*** Material supplied Section Begins ***

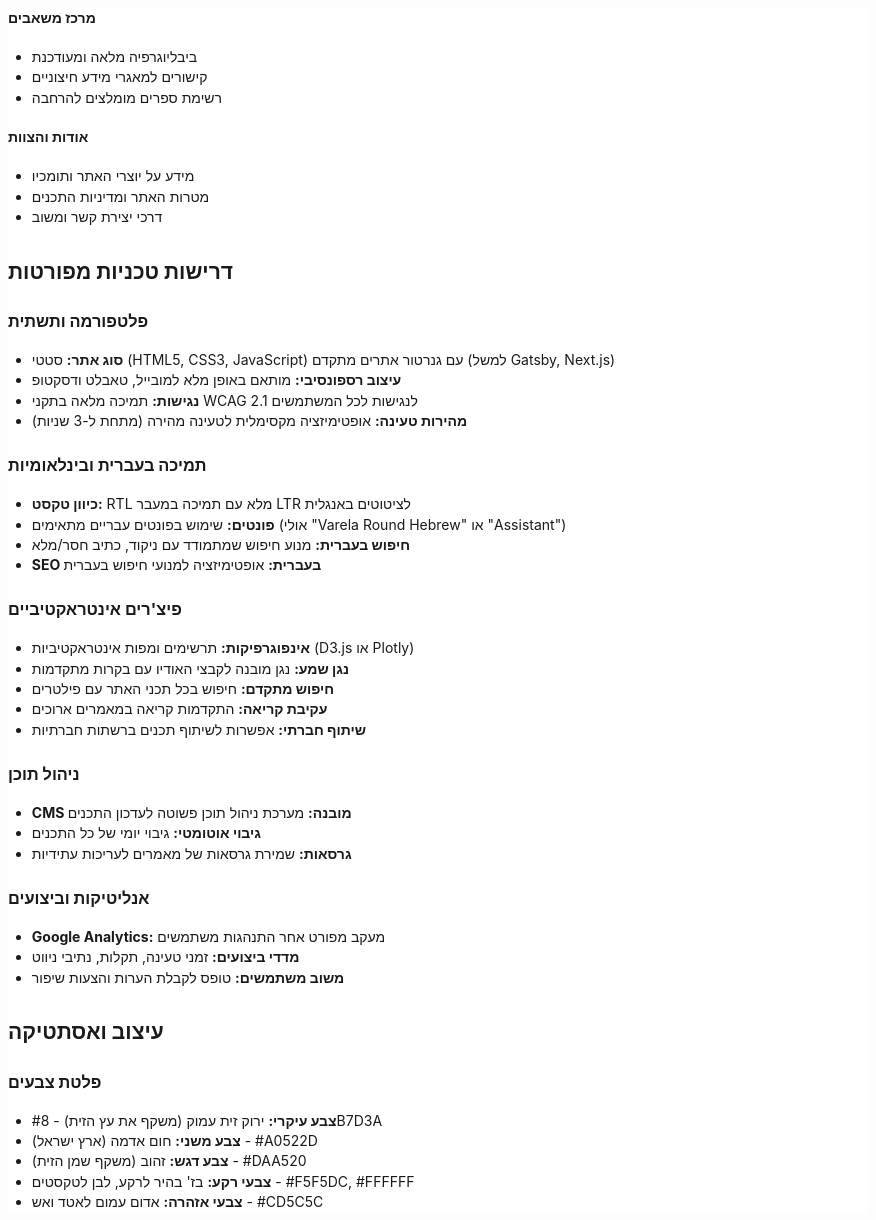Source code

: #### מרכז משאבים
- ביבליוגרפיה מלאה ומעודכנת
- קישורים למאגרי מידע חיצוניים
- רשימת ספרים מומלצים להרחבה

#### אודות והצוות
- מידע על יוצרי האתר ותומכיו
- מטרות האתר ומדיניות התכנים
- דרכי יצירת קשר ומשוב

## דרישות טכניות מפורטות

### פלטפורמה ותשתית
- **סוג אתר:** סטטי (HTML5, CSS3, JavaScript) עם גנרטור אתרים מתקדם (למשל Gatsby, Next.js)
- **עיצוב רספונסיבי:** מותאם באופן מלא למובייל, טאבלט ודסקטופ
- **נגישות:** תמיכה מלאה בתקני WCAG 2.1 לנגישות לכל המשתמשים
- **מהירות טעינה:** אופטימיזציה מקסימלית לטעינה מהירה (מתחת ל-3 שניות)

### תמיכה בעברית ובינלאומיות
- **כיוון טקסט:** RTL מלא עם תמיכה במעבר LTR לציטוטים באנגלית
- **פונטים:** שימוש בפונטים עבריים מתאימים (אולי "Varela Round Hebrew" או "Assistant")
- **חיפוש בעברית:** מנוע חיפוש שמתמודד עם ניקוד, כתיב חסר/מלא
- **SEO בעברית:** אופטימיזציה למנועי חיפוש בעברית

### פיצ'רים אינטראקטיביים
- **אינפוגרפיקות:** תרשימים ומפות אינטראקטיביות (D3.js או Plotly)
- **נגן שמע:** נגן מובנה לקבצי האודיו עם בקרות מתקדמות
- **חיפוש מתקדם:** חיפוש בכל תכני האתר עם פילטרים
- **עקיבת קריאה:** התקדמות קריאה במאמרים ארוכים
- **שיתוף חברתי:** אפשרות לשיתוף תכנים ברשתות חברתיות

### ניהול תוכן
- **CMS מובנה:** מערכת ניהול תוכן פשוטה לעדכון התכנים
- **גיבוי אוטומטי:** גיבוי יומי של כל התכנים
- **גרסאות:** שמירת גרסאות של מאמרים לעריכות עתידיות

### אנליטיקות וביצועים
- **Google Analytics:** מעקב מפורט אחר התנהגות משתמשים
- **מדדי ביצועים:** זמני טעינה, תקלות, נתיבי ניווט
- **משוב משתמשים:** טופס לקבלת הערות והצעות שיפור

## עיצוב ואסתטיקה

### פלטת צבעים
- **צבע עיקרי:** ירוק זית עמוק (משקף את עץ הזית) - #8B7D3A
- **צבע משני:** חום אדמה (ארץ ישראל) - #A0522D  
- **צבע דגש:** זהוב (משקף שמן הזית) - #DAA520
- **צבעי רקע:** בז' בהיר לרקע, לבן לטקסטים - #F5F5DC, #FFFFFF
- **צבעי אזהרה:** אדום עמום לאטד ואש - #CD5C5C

*** Material supplied Section Ends ***
*** Material supplied Section Begins ***

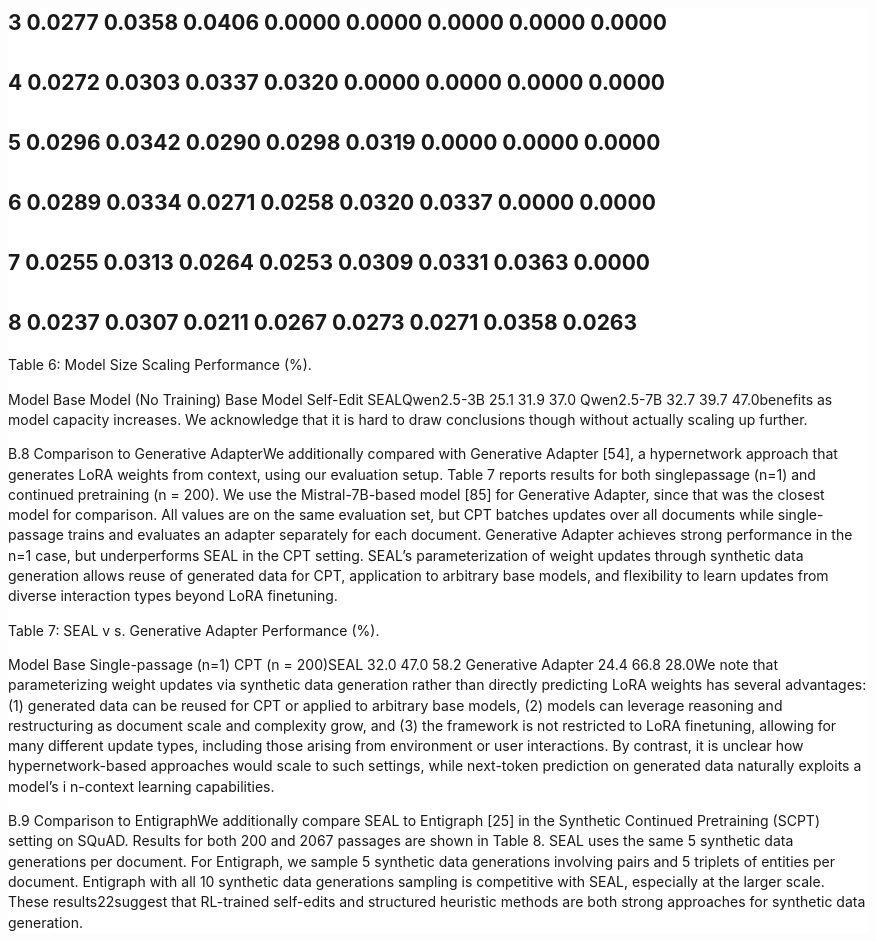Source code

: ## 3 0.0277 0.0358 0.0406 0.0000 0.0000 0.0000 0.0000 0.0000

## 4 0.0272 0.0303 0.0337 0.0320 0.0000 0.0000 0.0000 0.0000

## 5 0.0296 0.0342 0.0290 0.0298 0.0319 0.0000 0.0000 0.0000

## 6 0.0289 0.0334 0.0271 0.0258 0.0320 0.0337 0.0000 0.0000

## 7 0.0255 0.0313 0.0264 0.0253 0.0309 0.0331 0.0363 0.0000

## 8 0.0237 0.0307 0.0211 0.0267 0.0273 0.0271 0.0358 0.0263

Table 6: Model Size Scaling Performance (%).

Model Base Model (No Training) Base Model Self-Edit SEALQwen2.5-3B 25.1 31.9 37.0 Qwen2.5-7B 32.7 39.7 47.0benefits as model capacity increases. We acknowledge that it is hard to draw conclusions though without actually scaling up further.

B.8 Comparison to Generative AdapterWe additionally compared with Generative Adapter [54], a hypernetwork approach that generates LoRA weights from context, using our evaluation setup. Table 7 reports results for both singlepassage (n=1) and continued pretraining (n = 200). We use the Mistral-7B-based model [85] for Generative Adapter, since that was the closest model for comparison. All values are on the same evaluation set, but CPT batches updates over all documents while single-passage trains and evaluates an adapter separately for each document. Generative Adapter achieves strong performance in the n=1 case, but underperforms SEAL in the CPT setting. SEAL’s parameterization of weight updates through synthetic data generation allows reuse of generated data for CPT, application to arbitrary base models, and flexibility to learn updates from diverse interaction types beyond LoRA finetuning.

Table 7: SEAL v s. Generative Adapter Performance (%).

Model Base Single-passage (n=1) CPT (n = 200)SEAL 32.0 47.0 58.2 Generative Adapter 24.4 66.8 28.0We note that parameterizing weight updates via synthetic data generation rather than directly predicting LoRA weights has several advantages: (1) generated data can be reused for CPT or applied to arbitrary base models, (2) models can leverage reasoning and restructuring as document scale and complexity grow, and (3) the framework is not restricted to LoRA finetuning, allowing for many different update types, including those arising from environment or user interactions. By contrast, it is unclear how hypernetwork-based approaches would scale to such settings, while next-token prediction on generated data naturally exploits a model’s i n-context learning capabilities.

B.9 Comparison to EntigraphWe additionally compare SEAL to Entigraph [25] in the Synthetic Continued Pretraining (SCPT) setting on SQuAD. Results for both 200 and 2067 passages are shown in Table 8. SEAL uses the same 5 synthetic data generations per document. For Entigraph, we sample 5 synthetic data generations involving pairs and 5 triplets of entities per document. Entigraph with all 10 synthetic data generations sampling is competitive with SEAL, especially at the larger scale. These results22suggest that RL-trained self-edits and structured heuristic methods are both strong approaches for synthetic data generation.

*** Material supplied Section Ends ***
*** Material supplied Section Begins ***

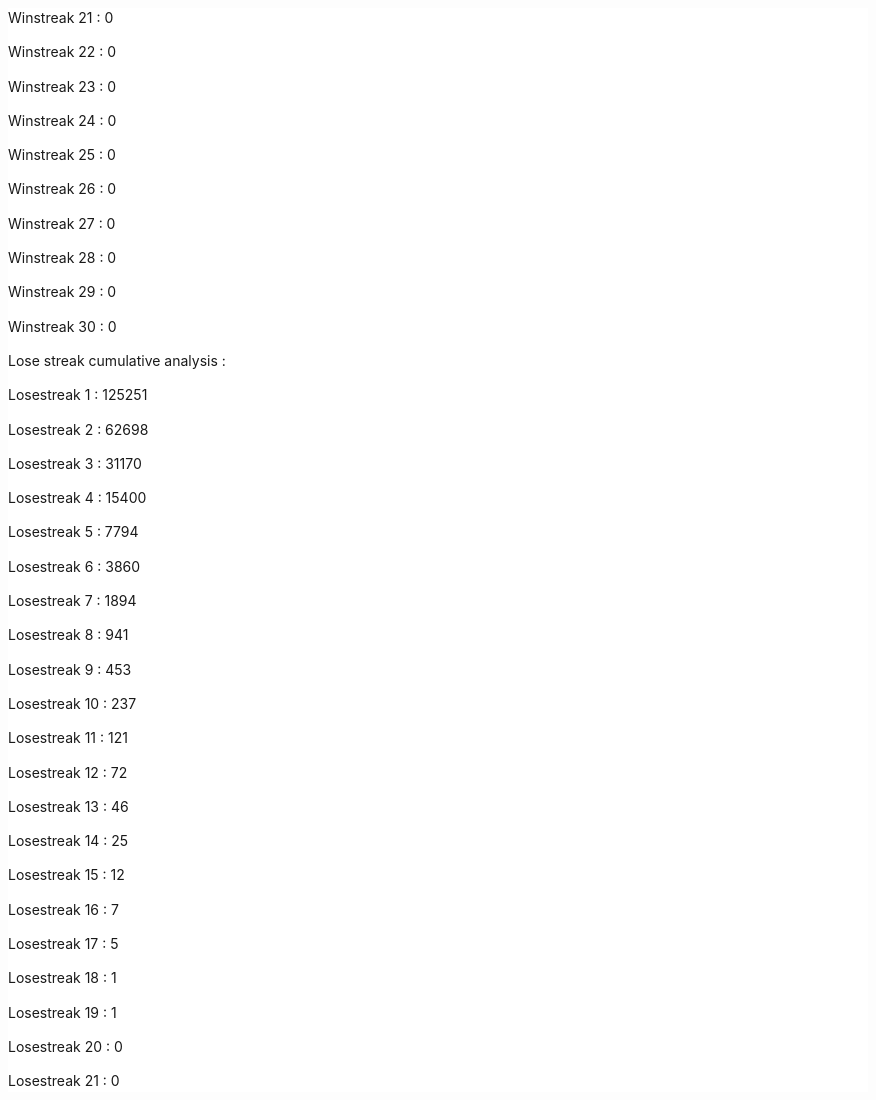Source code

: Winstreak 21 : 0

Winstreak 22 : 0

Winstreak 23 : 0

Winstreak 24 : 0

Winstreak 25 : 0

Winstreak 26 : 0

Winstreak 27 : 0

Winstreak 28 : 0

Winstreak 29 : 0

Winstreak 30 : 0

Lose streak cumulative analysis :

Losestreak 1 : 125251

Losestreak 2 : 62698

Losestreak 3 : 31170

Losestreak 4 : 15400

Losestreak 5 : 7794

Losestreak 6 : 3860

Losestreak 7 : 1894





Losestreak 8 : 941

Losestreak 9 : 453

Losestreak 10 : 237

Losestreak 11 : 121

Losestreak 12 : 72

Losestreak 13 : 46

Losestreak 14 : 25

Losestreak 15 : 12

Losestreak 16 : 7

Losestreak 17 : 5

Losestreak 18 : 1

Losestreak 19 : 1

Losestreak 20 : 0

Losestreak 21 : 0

*** Material supplied Section Ends ***

Exercise directions:
From the data above, output only the lines between the line containing "Winstreak 24 : 0" and the line containing "Losestreak 21 : 0", inclusive, exactly as written.

Written answer:
Winstreak 24 : 0

Winstreak 25 : 0

Winstreak 26 : 0

Winstreak 27 : 0

Winstreak 28 : 0

Winstreak 29 : 0

Winstreak 30 : 0

Lose streak cumulative analysis :

Losestreak 1 : 125251

Losestreak 2 : 62698

Losestreak 3 : 31170

Losestreak 4 : 15400

Losestreak 5 : 7794

Losestreak 6 : 3860

Losestreak 7 : 1894





Losestreak 8 : 941

Losestreak 9 : 453

Losestreak 10 : 237

Losestreak 11 : 121

Losestreak 12 : 72

Losestreak 13 : 46

Losestreak 14 : 25

Losestreak 15 : 12

Losestreak 16 : 7

Losestreak 17 : 5

Losestreak 18 : 1

Losestreak 19 : 1

Losestreak 20 : 0

Losestreak 21 : 0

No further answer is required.